A prática de exercício físico, alimentação e estresse também podem influenciar o desejo. Claro que ele não é espontâneo 24 horas, a vida inteira, mas caso seja algo que você está forçando para funcionar, talvez a resposta seja procurar ajuda. “Há algumas coisas que a gente não controla, mas dentro do possível o sexo não é para doer – nem mentalmente nem fisicamente. Se você estiver lubrificada, à vontade, em um ambiente que tem privacidade, é para dar tudo certo”, explica Brunely.

Mas afinal, o que é orgasmo? Ela conta que foi durante a adolescência entrou em contato pela primeira vez com o conceito de orgasmo, um ápice de prazer que dura poucos segundos. “Foi então que percebi que eu já havia sentido essa sensação”, conta a bióloga e educadora menstrual Victoria de Castro, de 27 anos.

“Nas revistas de adolescente dos anos 2000, pouquíssimo se falava sobre o orgasmo feminino ou sobre o prazer feminino. A maioria era voltada para o homem e boa parte das informações que eu tive nesse sentido era de conhecimento científico”, recorda ela, que hoje, por falar sobre sexualidade em seu Instagram, escuta várias queixas de mulheres nessa área.

“Muitas mulheres já choraram comigo por perceberem tudo de errado que já falaram para elas ou as referências erradas que elas tinham”, declara. “Muitas duvidaram que tivessem tido um orgasmo, porque não saía líquido, por exemplo. Afinal, temos o referencial do pênis.”

O orgasmo é simplesmente uma sensação que pode ter diversas intensidades. Pode ser que um dia ele seja mais intenso e duradouro e, em outro, mais curto. Tudo vai depender do estímulo, do seu relaxamento e do seu corpo. Ou seja, a sensação divina que falam pode não necessariamente acontecer, ou ser rápida demais, mas os benefícios que ela traz são gigantes.

“A gente libera vários mensageiros químicos, como endorfina, dopamina, ocitocina e eles vão atuar nesse movimento gerando prazer e bom humor. Além disso, o relaxamento que vem depois é como se você fizesse um exercício muito prazeroso, o que fortalece o sistema imunológico, ajuda a dormir um pouco melhor e até auxilia no alívio da dor e da irritabilidade”, completa Brunely.

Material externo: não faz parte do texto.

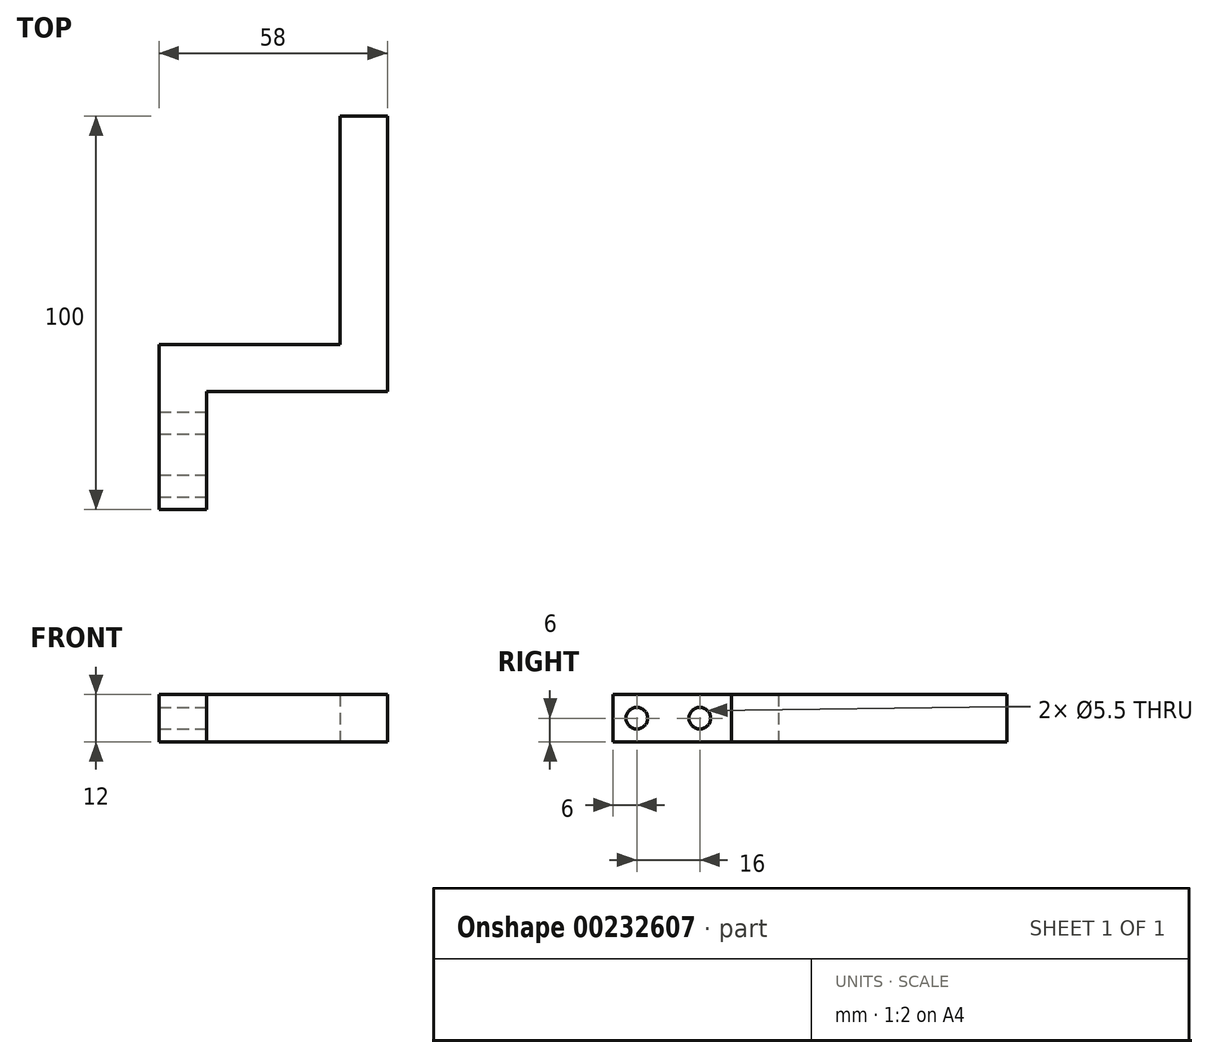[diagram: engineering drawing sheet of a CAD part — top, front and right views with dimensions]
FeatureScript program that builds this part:
annotation { "Feature Type Name" : "Feature", "Feature Type Description" : "" }
export const myFeature = defineFeature(function(context is Context, id is Id, definition is map)
    precondition{}
    {
        {
            var Q0;
            Q0=qCreatedBy(makeId("Top.planeOp"),FACE);
            var sketch = newSketch(context, id + "F0", { "sketchPlane" : qUnion([Q0])});
            skLineSegment(sketch, "E0", {"start": v(0, 0) * mm, "end": v(0, -30) * mm});
            skLineSegment(sketch, "E1", {"start": v(0, -30) * mm, "end": v(12, -30) * mm});
            skLineSegment(sketch, "E2", {"start": v(12, -30) * mm, "end": v(12, 0) * mm});
            skLineSegment(sketch, "E3", {"start": v(12, 0) * mm, "end": v(58, 0) * mm});
            skLineSegment(sketch, "E4", {"start": v(58, 0) * mm, "end": v(58, 70) * mm});
            skLineSegment(sketch, "E5", {"start": v(58, 70) * mm, "end": v(46, 70) * mm});
            skLineSegment(sketch, "E6", {"start": v(46, 70) * mm, "end": v(46, 12) * mm});
            skLineSegment(sketch, "E7", {"start": v(46, 12) * mm, "end": v(0, 12) * mm});
            skLineSegment(sketch, "E8", {"start": v(0, 12) * mm, "end": v(0, 0) * mm});
            skSolve(sketch);
        }
        {
            var Q0;
            Q0 = qSketchRegion(id + "F0", true);
            extrude(context, id + "F1", {"entities" : qUnion([Q0]), "depth" : 12 * mm});
        }
        {
            var Q0;
            Q0=makeQuery(id+"F1.opExtrude","SWEPT_FACE",FACE,{"disambiguationData":[OSD([sQuery(id+"F0.wireOp",EDGE,"E2")])]});
            var sketch = newSketch(context, id + "F2", { "sketchPlane" : qUnion([Q0])});
            skCircle(sketch, "E9", {"center": v(-24, 6) * mm, "radius": 2.75 * mm});
            skCircle(sketch, "E10", {"center": v(-8, 6) * mm, "radius": 2.75 * mm});
            skSolve(sketch);
        }
        {
            var Q0;
            Q0 = qSketchRegion(id + "F2", true);
            extrude(context, id + "F3", {"entities" : qUnion([Q0]), "operationType" : NewBodyOperationType.REMOVE, "endBound" : BoundingType.THROUGH_ALL, "oppositeDirection" : true, "depth" : 25 * mm});
        }
    });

Diferentemente dos homens, as mulheres não têm um período refratário (espécie de esgotamento corporal), o que permite o surgimento de orgasmos múltiplos, mas também possibilita que elas se sintam mais dispostas e energizadas para terminar tarefas. “Isso sem falar da melhora da autoestima, porque você vê que o seu corpo pode te proporcionar prazer. Você se sente mais confiante”, acrescenta Luana.

Para ter repertório sexual é preciso explorar todas as áreas do corpo e, assim, descobrir outras áreas erógenas. Audição, tato e paladar são importantes. A psiquiatra a e sexóloga Juliana Alves recomenda busca ativa pelo conhecimento. “Descubra o que faz sentido pra você nesse momento e o resto vai ser consequência”, diz ela.

Da mesma forma, observe seu corpo para amar aquilo que você considera defeituoso ou errado. Normalize esse olhar e valorize o que você já ama. “O espelho é uma ótima dica para a pessoa ter aquele primeiro contato e lembrar de relaxar. Crie uma rotina para isso, com a correria do dia a dia, a gente esquece. Tenha esse tempo para si mesma”, incentiva a educadora sexual Luana Lumertz.

Diversas páginas no Instagram se empenham em mostrar, com leveza, o lado real da sexualidade, sem as referências de corpos ultrassexualizados ou pornográficas, expondo vulvas normais, tratando de possíveis medos. Além das mulheres citadas nesta reportagem, perfis como @the.vulva.gallery e @prazerobvious e @prazerela são ótimos caminhos.

Seja você mesma, com as amigas ou com o parceiro. A conversa sobre o prazer deve começar a existir para que ela seja mais fácil e espontânea. Quanto mais se fala sobre o assunto, menos tabus e estigmas existem. Para isso, se desprenda das amarras sociais e se pergunte o que lhe dá prazer. Se há respeito aos limites dos envolvidos, é válido.